Credo in unam et sanctam Ecclesiam

“¿Qué hacer?”, se preguntaba Lenin a comienzos del siglo XX y, para responder la pregunta , escribió un tratado de acción política con ese título. Y es una pregunta que se habrá hecho también muchas veces el general Franco en 1936 cuando veía que España se caía a pedazos. Y qué hacer nos preguntamos nosotros cuando asistimos con pavor al espectáculo que cada día se presenta a nuestros ojos. 
Nos encontramos en una Iglesia gobernada por un desequilibrado que la está conduciendo rápidamente a la ruina. Basta ver el video de hoy para entender que ese hombre vestido de blanco no está en sus cabales. Y, si escarbamos un poco más y leemos los últimos artículo de Sandro Magister, descubriremos el peligro que se ciñe para fines del mes de octubre y del pavor que asalta a varios cardenales porque no saben qué disparate podrá mandarse Bergoglio cuando “celebre” en Suecia los quinientos años de la Reforma protestante. Ya dio indicios hace algunas semanas cuando afirmó que Lutero “fue una medicina para la Iglesia”. 
Y, si miramos a la Iglesia argentina, nos enteramos que en los últimos meses fueron despedidos de sus puestos sendos rectores de dos seminarios, que cumplían sobradamente con los requisitos de ciencia, piedad y doctrina católica; que tenemos (¡uno más!) un obispo retozón que, con algunos sacerdotes de su diócesis, se permite conductas que, por mandato pontificio, nosotros no somos nadie para juzgarlas; que otro obispo pequeñín y trepador prepara sus valijas para hacerse de la sede archiepiscopal de San Juan; que el fallecido Mons. Di Monte abría la puerta del monasterio de monjitas por él fundado para que los peronistas escondieran parvas de dólares y que en Posadas acaba de ser elegido como vicario general un representante del lumpenaje autóctono.
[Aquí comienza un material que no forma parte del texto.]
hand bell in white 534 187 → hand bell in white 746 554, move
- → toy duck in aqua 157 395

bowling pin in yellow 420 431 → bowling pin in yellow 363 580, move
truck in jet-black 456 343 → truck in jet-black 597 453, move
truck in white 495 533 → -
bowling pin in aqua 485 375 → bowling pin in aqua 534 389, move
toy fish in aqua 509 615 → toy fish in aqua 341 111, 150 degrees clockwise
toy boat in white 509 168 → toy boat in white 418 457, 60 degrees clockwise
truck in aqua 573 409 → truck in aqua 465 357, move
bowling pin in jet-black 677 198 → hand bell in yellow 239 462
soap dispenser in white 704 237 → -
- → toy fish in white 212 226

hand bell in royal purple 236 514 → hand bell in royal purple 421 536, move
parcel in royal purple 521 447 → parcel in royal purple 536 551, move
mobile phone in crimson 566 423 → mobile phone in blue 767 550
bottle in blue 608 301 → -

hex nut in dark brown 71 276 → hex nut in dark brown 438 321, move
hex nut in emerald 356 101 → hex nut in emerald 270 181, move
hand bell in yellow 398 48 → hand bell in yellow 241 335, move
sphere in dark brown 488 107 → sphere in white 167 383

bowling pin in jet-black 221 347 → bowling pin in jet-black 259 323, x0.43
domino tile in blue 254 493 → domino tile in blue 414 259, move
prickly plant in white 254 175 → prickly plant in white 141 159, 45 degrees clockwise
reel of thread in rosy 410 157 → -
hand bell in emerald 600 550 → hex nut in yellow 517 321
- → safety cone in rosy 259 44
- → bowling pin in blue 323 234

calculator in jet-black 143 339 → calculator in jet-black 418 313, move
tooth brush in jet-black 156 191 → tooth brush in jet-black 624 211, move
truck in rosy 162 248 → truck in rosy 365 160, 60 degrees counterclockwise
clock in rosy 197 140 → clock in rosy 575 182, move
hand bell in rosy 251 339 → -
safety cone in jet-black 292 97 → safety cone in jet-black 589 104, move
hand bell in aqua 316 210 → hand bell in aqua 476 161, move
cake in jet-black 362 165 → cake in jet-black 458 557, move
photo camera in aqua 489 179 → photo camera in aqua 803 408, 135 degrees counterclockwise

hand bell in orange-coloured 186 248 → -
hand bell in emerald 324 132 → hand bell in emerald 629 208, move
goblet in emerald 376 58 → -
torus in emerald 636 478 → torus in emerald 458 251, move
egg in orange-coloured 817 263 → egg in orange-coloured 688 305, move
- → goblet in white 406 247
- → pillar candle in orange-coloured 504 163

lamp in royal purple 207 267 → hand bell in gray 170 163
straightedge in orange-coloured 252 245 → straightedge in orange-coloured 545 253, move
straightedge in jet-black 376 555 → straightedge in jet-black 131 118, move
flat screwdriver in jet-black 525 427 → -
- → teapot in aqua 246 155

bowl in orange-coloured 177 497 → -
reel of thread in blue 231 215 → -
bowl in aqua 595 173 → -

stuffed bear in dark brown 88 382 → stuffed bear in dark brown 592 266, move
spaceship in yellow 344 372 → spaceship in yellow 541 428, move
Nunca más apropiadas las palabras de Chesterton: “Nadie sabe cuán próximos estemos de la muerte o del alba. No estoy seguro de si hago este discurso desde un andamio o un cadalso”. Lo escribía en el G.K.’s Weekly, muchos años antes de la Segunda Guerra Mundial que, tanto él como Belloc, presagiaban frente a las burlas de sus connacionales que creían que Lloyd George, un inútil de corto alcance como otro que ya conocemos, había resuelto para siempre la paz mundial. Frente a mi amigo con el que tomé un café en el bar de la esquina hace unos días, frente a los medios y frente a la gran mayoría del clero y de los fieles católicos, yo tampoco sé si lo que estamos viviendo no es más que una tormenta pasajera como tantas otras, si es pura ilusión de reaccionarios que descubren monstruos detrás de cada puerta o si solamente estamos atentos a los signos de la higuera.
“¿Qué hacer?”, se preguntaba Lenin, y también nos preguntamos nosotros. Ya varias veces hemos discutido el tema en este blog. Y la respuesta vuelve a ser siempre la misma: refugiarnos en pequeñas comunidades que, a su vez, se refugian en la Iglesia de siempre, porque todos creemos que la Iglesia no está sólo compuesta solamente por los miserables que hoy se han apoderado de las sedes episcopales y de la misma sede apostólica, sino que la Iglesia también son los santos y doctores que nos precedieron. Maurice Baring, converso en la primera mitad del siglo XX, escribía: “Cada día que pasa, la Iglesia me parece más y más maravillosa; los sacramentos más y más solemnes y sustentadores; la voz de la Iglesia, la liturgia, sus reglas, su disciplina, su rito, sus decisiones en cuestiones de fe y moral, más y más excelentes y profundamente sabias, verdaderas y acertadas, y sus hijos marcados con algo que no tienen los que están fuera de ella. Ahí encontré la Verdad y la realidad, y todo lo que está fuera de Ella es para mí, comparado con Ella, como polvo y sombras”. Ese Iglesia que recibió y en la que vivió Baring, sigue viva no sólo en nuestra memoria sino también en la realidad, porque la Iglesia es universal no sólo en el espacio sino también en el tiempo. 
Hoy más que nunca decimos: Credo in unam et sanctam Ecclesiam.